[[ Data for review, beginning ]]
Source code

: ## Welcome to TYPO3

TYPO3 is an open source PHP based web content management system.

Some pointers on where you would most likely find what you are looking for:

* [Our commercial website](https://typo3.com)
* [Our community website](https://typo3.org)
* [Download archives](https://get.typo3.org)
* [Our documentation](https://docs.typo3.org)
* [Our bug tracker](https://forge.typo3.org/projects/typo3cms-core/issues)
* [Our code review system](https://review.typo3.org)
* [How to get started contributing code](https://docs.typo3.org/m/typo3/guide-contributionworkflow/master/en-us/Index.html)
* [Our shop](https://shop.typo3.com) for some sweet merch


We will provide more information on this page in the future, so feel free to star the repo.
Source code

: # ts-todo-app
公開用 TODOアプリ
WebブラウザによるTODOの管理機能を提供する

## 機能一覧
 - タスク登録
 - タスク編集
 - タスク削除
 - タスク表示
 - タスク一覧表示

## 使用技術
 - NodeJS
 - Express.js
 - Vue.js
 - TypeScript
[[ Data for review, end ]]
Job item
Copy down every line of the entries containing the word "code".

Task response
Source code
* [Our code review system](https://review.typo3.org)
* [How to get started contributing code](https://docs.typo3.org/m/typo3/guide-contributionworkflow/master/en-us/Index.html)
Source code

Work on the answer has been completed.